Private Leonard Harrop was posthumously awarded the British and Victory Medals, but not the 1914/15 Star, indicating that he did not serve overseas before the 31st December 1915.

Private Leonard Harrop was killed in action on the 13th November 1917 and is buried at grave reference F. 1379. at the Karasouli Military Cemetery,1 Greece. Karasouli Military Cemetery is on the edge of the town of Polykastro (formerly Karasouli) which lies some 73 kilometres from Thessaloniki, between the River Axios (Vardas) and the south end of Lake Ardzan (now dry and replaced by a reservoir). The cemetery is behind the football stadium and is next to the Civil Cemetery.

The cemetery was begun in September 1916 for the use of casualty clearing stations on the Doiran front. At the Armistice, it contained about 500 burials but was greatly increased when graves were brought in from the following cemeteries:

Hadzi Bari Mah Military Cemetery - graves transferred to Karasouli in April 1919.
Hadzi Bari Mah (also known as Haji Bari Mahalesi) is a village at the foot of the mountains 14 miles West of Lake Doiran, across the Vardar river. The Military Cemetery, South of the village, was in use only from the 25th August to the 17th September 1918. It contained 61 British and 2 Bulgar graves, and 46 of these were the graves of men of the 10th Hampshires and the 2nd Gloucesters who captured the enemy salient here on the 1st September.

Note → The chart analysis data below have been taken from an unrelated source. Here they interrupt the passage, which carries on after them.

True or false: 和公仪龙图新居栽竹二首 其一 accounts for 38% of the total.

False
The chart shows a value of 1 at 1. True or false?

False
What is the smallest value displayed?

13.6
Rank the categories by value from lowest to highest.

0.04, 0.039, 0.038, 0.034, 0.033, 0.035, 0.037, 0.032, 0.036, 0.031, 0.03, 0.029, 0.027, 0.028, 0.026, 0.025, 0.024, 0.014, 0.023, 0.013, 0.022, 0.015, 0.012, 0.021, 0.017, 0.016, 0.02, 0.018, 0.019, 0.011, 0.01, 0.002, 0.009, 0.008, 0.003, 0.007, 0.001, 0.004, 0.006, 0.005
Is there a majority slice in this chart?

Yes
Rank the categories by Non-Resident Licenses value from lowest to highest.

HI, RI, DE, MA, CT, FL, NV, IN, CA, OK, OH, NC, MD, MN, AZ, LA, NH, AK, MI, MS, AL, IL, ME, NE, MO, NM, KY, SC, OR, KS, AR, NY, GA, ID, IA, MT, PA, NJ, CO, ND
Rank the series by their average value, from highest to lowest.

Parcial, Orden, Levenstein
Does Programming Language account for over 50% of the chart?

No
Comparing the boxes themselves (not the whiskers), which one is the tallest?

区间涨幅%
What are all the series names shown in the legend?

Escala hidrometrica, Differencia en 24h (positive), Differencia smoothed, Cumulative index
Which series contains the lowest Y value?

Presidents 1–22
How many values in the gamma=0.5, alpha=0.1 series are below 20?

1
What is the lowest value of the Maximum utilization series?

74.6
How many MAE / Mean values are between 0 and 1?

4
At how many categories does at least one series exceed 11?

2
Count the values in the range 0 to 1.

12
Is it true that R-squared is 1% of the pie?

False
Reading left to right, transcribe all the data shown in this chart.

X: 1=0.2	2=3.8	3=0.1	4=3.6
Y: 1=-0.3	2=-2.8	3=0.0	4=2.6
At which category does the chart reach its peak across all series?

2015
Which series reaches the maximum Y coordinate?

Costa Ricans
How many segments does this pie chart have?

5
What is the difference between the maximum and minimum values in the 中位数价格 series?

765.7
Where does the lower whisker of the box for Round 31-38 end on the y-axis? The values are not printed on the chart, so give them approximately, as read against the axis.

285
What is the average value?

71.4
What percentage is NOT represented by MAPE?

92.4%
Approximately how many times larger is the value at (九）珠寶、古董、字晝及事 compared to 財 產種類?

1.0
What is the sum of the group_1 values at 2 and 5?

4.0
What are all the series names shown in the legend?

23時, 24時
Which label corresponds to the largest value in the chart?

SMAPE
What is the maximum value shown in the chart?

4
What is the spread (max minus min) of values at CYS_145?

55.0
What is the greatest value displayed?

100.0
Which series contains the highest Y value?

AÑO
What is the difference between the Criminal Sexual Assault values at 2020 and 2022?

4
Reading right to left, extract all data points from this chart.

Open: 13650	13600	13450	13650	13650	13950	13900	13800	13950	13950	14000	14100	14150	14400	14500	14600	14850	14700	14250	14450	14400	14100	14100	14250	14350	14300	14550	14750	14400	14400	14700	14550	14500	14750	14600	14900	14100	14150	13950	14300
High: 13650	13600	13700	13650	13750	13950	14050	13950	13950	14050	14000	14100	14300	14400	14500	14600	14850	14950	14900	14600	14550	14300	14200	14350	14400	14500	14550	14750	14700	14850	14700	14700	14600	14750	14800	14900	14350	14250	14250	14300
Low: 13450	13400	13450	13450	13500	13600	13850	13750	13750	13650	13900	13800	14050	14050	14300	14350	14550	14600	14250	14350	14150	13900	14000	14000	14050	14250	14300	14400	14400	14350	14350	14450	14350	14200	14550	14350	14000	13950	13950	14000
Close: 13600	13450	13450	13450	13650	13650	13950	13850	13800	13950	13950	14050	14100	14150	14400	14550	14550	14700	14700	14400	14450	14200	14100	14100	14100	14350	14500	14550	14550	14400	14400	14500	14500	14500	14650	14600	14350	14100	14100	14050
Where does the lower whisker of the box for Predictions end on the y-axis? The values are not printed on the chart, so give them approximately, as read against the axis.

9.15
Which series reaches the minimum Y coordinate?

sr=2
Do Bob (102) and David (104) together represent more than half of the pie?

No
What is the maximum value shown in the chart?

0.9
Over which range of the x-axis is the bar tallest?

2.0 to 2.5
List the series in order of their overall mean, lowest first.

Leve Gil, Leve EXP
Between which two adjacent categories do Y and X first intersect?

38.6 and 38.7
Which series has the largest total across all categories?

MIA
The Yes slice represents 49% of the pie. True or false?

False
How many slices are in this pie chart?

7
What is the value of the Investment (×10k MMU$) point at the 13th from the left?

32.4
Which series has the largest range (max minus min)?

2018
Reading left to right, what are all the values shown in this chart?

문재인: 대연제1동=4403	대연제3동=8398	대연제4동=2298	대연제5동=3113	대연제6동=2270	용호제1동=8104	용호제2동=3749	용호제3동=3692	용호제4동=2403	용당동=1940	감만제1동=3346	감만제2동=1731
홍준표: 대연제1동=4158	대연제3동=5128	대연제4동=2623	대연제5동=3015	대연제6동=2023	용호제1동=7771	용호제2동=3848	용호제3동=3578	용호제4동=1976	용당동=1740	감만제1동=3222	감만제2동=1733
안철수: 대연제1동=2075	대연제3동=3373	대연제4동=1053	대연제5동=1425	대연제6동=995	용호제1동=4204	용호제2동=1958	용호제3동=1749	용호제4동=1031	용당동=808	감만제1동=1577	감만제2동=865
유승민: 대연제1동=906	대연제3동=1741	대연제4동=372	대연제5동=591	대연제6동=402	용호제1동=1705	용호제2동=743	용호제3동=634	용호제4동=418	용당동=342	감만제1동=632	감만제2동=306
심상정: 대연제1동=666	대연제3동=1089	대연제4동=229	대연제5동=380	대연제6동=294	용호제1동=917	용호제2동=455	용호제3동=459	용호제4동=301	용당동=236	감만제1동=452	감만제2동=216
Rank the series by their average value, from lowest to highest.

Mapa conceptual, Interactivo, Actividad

Caussica Military Cemetery - graves transferred to Karasouli in November 1920.
Caussica (also known as Chaushitsa) is a village in the marshes on the North side of Lake Ardzan. The Military Cemetery, begun in February 1917, contained 62 burials from Field Ambulances; but in February 1919, it was increased by the removal to it of four isolated graves and of those from the Military Cemeteries of:-
Senelle Ravine, a front line position between Doiran town and the Greek border, where the British cemetery contained 95 British graves.
Gugunci (properly Chuguntsi), a village about four miles North-East of Caussica, where between August 1916, and September 1918, the Field Ambulances buried 154 British soldiers.
Doldzeli (or La Tortue, or Torquay), a front-line cemetery a mile South West of Lake Doiran with 23 British graves.
Reselli (or Ereselli), a village three miles North-West of Caussica, where the 13th Manchesters began a cemetery of 31 British graves.
Kilindir (or Krundirtsi), a village with a railway junction three miles South of Lake Doiran, where 45 British soldiers were buried in two cemeteries.
Ardzan (Arjan, or Harajinovo), a village two miles West of Caussica, where the 12th Cheshires began a front-line cemetery of 22 British graves.

Kalinova Military Cemetery - graves transferred to Karasouli in December 1920.
Kalinova is a village two miles North East of Caussica, at the foot of the hills which stand between Lakes Ardzan and Doiran. The Military Cemetery, used by Field Ambulances from October 1917, to September 1918, contained at the Armistice 52 British graves; but early in 1919 there were brought into it the British graves from the Military Cemeteries of-
Kalinova No.2 - 18 graves.
Rates, a village five miles South of Lake Doiran - 11 graves.
Cidemli, a village 2.5 miles to the North, where the small cemeteries of the 8th D.C.L.I. and the 117th Brigade, R.F.A., and two others contained 30 British graves.
Senelle Ravine, where 35 British soldiers were buried in the French Military Cemetery.
Horseshoe Hill, captured by the O.B.L.I. in August 1916, a cemetery on the Greco Serbian boundary which held 162 British graves and was largely used in the fighting of April 1917.
Pearse Ravine, a front line cemetery containing 74 British grave.
Whaleback, Worcester Post, Bastion Hill, Crow Hill, Kidney Hill, Scratchbury Hill, Christmas Ravine, Clichy and other points named from positions opposite the Petit Couronne and the Grand-Couronne, where 94 British soldiers in all were buried.

Karasouli Military Cemetery now contains 1,421 Commonwealth burials of the First World War, 56 being unidentified.